=== Исходный текст ===

Так жизнь тебе возвращена
Со всею прелестью своею;
Смотри: бесценный дар она;
умей же пользоваться ею...

Державинскому „мгновенный” соответствует у Пушкина „бесценный” - нередкий у Пушкина случай звуковой реминисценции, сочетающейся со смысловой, а, может быть, и вызывающей последнюю. Рифмические реминисценции порой влекут за собой у Пушкина реминисценции мотивов: „И самые забавы, и самая любовь, наукой были славы и к подвигам жгли кровь” (Описание торжества в доме кн. Потемкина17). Ср. Демон: „Когда возвышенные чувства, свобода, слава и любовь, и вдохновенные искусства так сильно волновали кровь...”. В одном случае Пушкин приходит к Державину путем более сложных ассоциаций: он вспоминает свою юность в Царском селе, те дни, когда в садах лицея он безмятежно „расцветал”, и в его воображении встает картина из державинской Прогулки в Сарском селе: „В прекрасный майский день, в час ясныя погоды... при гласе лебедей... мы, в лодочке катаясь, гуляли в озерке...”. И его собственное воспоминание облекается в символы, навеянные этой реминисценцией: „весной, при криках лебединых, являться муза стала мне”. В другом случае сходное настроение вызывает реминисценцию размера и отчасти символики: державинская Зима несомненно явилась для Пушкина исходной точкой в создании Зимнего вечера:

Что ты, муза, так печальна,
Пригорюнившись сидишь?
Сквозь окошечка хрустальна,
Склоча волосы, глядишь...

Ср.: „Что же ты, моя старушка (в которой Пушкин олицетворял свою музу), присмирела у окна? ”. Ср. также конец обоих стихотворений:

Между тем к нам, Вельяминов,
Ты прийди, хотя согбен,
Огнь разложим средь каминов,
Милых сердцу соберем;
И под арфой тихогласной,
Наливая алый сок,
Воспоем наш хлад прекрасный:
Дай зиме здоровье Бог!

Ср.: „Выпьем, добрая подружка” и т.д.

Равным образом, ода На возвращение [графа] Зубова18 из Персии послужила исходной точкой для пушкинского Кавказа:

О юный вождь! сверша походы,
Прошел ты с воинством Кавказ,
Зрел ужасы, красы природы:
Как с ребр там страшных гор лиясь,
Ревут в мрак бездн сердиты реки;
Как с чел их с грохотом снега
Падут, лежавши целы веки;
Как серны, вниз склопив рога,
Зрят в мгле спокойно под собою
Рожденье молний и громов.

===

* **Текст задания A**: Перепишите дословно все записи, расположенные ниже, от первой до последней.

=== Входные записи ===

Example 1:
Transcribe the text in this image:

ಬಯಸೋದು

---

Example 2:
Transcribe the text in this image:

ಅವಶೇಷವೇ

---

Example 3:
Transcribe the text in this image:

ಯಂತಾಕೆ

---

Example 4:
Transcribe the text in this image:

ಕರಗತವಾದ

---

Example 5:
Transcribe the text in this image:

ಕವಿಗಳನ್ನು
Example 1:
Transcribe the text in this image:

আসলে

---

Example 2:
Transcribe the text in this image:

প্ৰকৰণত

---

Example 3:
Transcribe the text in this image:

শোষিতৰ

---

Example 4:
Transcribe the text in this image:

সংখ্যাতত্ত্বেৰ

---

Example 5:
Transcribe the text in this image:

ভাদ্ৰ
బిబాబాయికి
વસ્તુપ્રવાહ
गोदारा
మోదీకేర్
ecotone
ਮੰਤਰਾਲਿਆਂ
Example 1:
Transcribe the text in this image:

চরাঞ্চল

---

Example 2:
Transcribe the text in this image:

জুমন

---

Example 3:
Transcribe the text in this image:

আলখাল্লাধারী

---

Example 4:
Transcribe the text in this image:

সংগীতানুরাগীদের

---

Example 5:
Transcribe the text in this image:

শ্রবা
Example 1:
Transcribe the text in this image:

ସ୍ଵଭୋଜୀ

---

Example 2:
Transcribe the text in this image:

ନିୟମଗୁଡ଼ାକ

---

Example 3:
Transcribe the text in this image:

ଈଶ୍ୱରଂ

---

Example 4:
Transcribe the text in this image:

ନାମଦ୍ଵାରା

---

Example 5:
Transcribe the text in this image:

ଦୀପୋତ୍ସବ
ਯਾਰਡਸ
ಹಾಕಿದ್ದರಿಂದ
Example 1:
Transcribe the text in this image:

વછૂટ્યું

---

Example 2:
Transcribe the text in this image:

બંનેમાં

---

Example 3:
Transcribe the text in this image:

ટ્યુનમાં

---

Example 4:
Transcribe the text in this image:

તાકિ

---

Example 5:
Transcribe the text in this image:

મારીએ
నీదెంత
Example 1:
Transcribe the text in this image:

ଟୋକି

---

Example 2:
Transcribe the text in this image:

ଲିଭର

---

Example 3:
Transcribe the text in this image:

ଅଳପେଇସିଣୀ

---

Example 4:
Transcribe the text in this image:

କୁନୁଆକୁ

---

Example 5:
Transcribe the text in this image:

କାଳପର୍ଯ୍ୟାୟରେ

===

* **Текст задания B**: Согласуются ли следующие утверждения с текстом о Пушкине и Державине? На каждое ответьте «да» или «нет» и приведите точной цитатой слова текста, которые это решают. (i) Державинскому слову «мгновенный» у Пушкина соответствует слово «бесценный». (ii) Исходной точкой для пушкинского «Зимнего вечера» стала ода «На возвращение Зубова из Персии». (iii) Ода «На возвращение Зубова из Персии» послужила исходной точкой для пушкинского «Кавказа».

* **Результат выполнения A**:
Example 1:
Transcribe the text in this image:

ಬಯಸೋದು

---

Example 2:
Transcribe the text in this image:

ಅವಶೇಷವೇ

---

Example 3:
Transcribe the text in this image:

ಯಂತಾಕೆ

---

Example 4:
Transcribe the text in this image:

ಕರಗತವಾದ

---

Example 5:
Transcribe the text in this image:

ಕವಿಗಳನ್ನು
Example 1:
Transcribe the text in this image:

আসলে

---

Example 2:
Transcribe the text in this image:

প্ৰকৰণত

---

Example 3:
Transcribe the text in this image:

শোষিতৰ

---

Example 4:
Transcribe the text in this image:

সংখ্যাতত্ত্বেৰ

---

Example 5:
Transcribe the text in this image:

ভাদ্ৰ
బిబాబాయికి
વસ્તુપ્રવાહ
गोदारा
మోదీకేర్
ecotone
ਮੰਤਰਾਲਿਆਂ
Example 1:
Transcribe the text in this image:

চরাঞ্চল

---

Example 2:
Transcribe the text in this image:

জুমন

---

Example 3:
Transcribe the text in this image:

আলখাল্লাধারী

---

Example 4:
Transcribe the text in this image:

সংগীতানুরাগীদের

---

Example 5:
Transcribe the text in this image:

শ্রবা
Example 1:
Transcribe the text in this image:

ସ୍ଵଭୋଜୀ

---

Example 2:
Transcribe the text in this image:

ନିୟମଗୁଡ଼ାକ

---

Example 3:
Transcribe the text in this image:

ଈଶ୍ୱରଂ

---

Example 4:
Transcribe the text in this image:

ନାମଦ୍ଵାରା

---

Example 5:
Transcribe the text in this image:

ଦୀପୋତ୍ସବ
ਯਾਰਡਸ
ಹಾಕಿದ್ದರಿಂದ
Example 1:
Transcribe the text in this image:

વછૂટ્યું

---

Example 2:
Transcribe the text in this image:

બંનેમાં

---

Example 3:
Transcribe the text in this image:

ટ્યુનમાં

---

Example 4:
Transcribe the text in this image:

તાકિ

---

Example 5:
Transcribe the text in this image:

મારીએ
నీదెంత
Example 1:
Transcribe the text in this image:

ଟୋକି

---

Example 2:
Transcribe the text in this image:

ଲିଭର

---

Example 3:
Transcribe the text in this image:

ଅଳପେଇସିଣୀ

---

Example 4:
Transcribe the text in this image:

କୁନୁଆକୁ

---

Example 5:
Transcribe the text in this image:

କାଳପର୍ଯ୍ୟାୟରେ

* **Результат выполнения B**:
(i) Да: «Державинскому „мгновенный” соответствует у Пушкина „бесценный”».
(ii) Нет: «державинская Зима несомненно явилась для Пушкина исходной точкой в создании Зимнего вечера».
(iii) Да: «послужила исходной точкой для пушкинского Кавказа».